Gregory Sierra, who played Detective Chano Amanguale for the first two seasons of the show stayed active until 2006, largely in bit parts and guest spots too. While Sierra’s time on the show was short, his breakdown in his modest apartment over a TV dinner after killing two men in the line of duty is unforgettable.
They all peaked here and never came remotely close to such heights again.
Maybe that’s why the finale hit me so hard after binging 170 episodes over the last month. When it was over, it wasn’t just over, it was all over. For everyone. In that fabled finale, Dietrich tells the crew that he loves them. Harris points out that “something special happened here.” Levitt tries to speak but ends up burying his head into Barney’s chest (which I don’t mind telling you absolutely slayed me), and lunkhead Wojo states that while we may never see each other again, they will all take a piece of each other with them. If that all sounds dreadfully corny, please know that’s the fault of this writer, because somehow it isn’t.
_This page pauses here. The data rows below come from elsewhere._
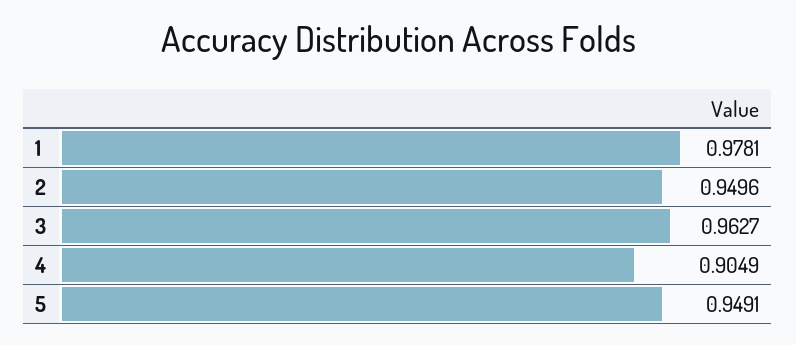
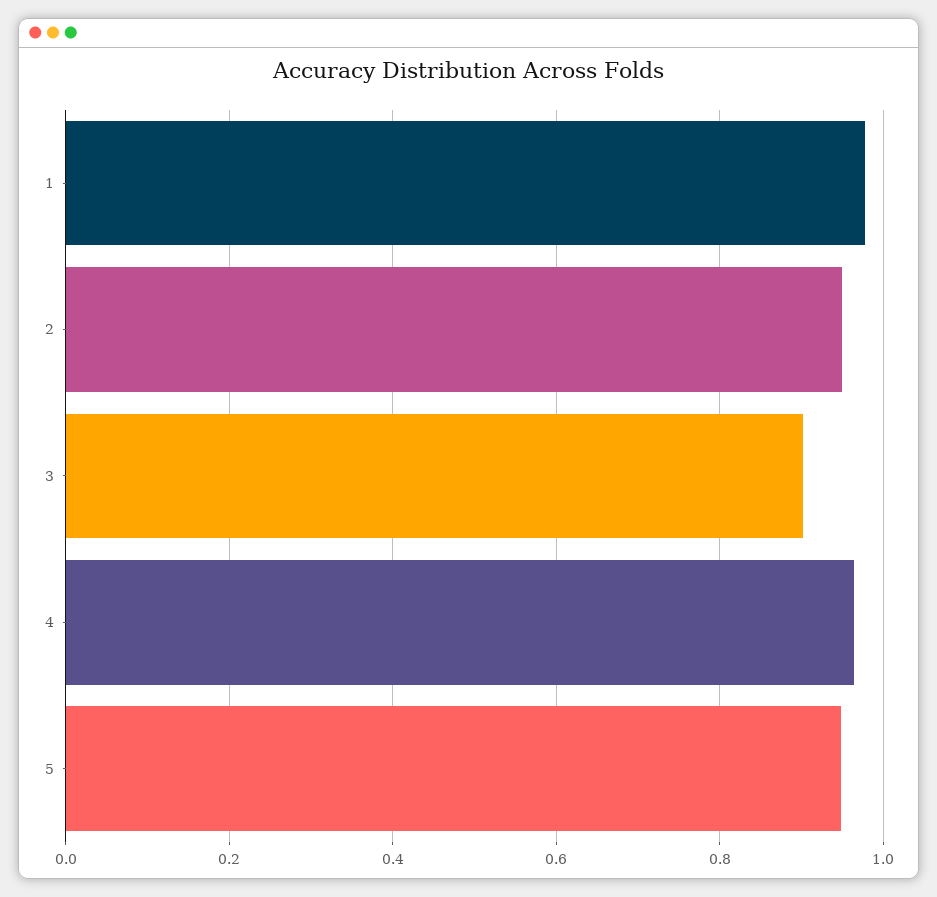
  {
    "1": 0.9781,
    "2": 0.9496,
-   "3": 0.9627,
+   "3": 0.9,
-   "4": 0.9049,
+   "4": 0.96,
    "5": 0.9491
  }

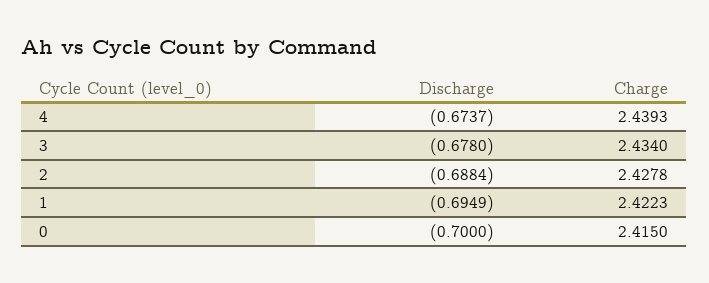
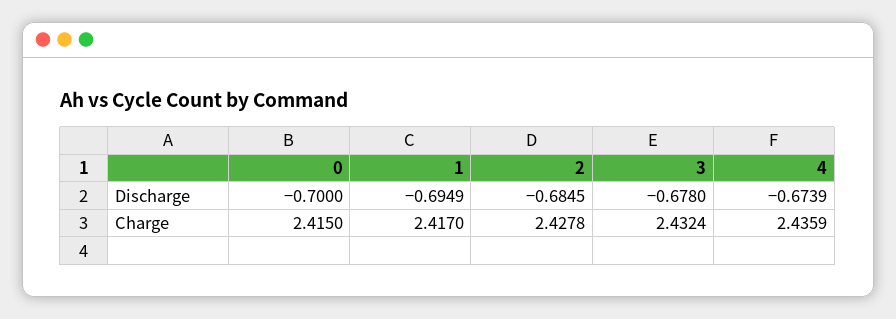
  {
    "Discharge": {
-     "4": -0.6737,
+     "4": -0.6739,
      "3": -0.678,
-     "2": -0.6884,
+     "2": -0.6845,
      "1": -0.6949,
      "0": -0.7
    },
    "Charge": {
-     "4": 2.4393,
+     "4": 2.4359,
-     "3": 2.434,
+     "3": 2.4324,
      "2": 2.4278,
-     "1": 2.4223,
+     "1": 2.417,
      "0": 2.415
    }
  }

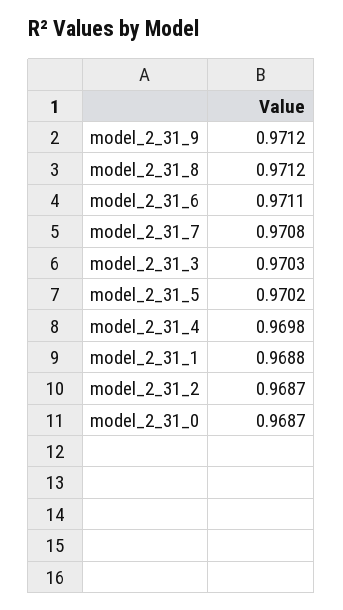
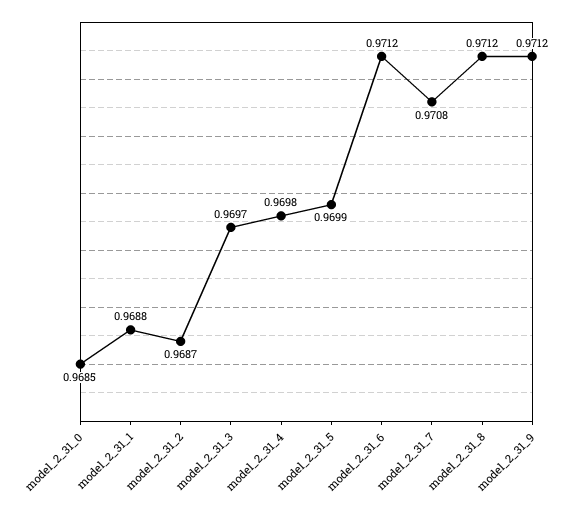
  {
    "model_2_31_9": 0.9712,
    "model_2_31_8": 0.9712,
-   "model_2_31_6": 0.9711,
+   "model_2_31_6": 0.9712,
    "model_2_31_7": 0.9708,
-   "model_2_31_3": 0.9703,
+   "model_2_31_3": 0.9697,
-   "model_2_31_5": 0.9702,
+   "model_2_31_5": 0.9699,
    "model_2_31_4": 0.9698,
    "model_2_31_1": 0.9688,
    "model_2_31_2": 0.9687,
-   "model_2_31_0": 0.9687
+   "model_2_31_0": 0.9685
  }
Maybe it’s because all of the actors stay perfectly in character and their words and actions feel completely authentic.
Harris was right. Something special did happen here in this grimy precinct over eight seasons. Barney Miller is the rare show that never failed or tailed off meekly as it met its end. In fact, ABC never actually canceled the show. Danny Arnold ended the program because he didn’t want the show to start repeating itself. He and these remarkable actors left us wanting something more.
What else could you possibly ask for?
Barney Miller is available for streaming now on Amazon Prime.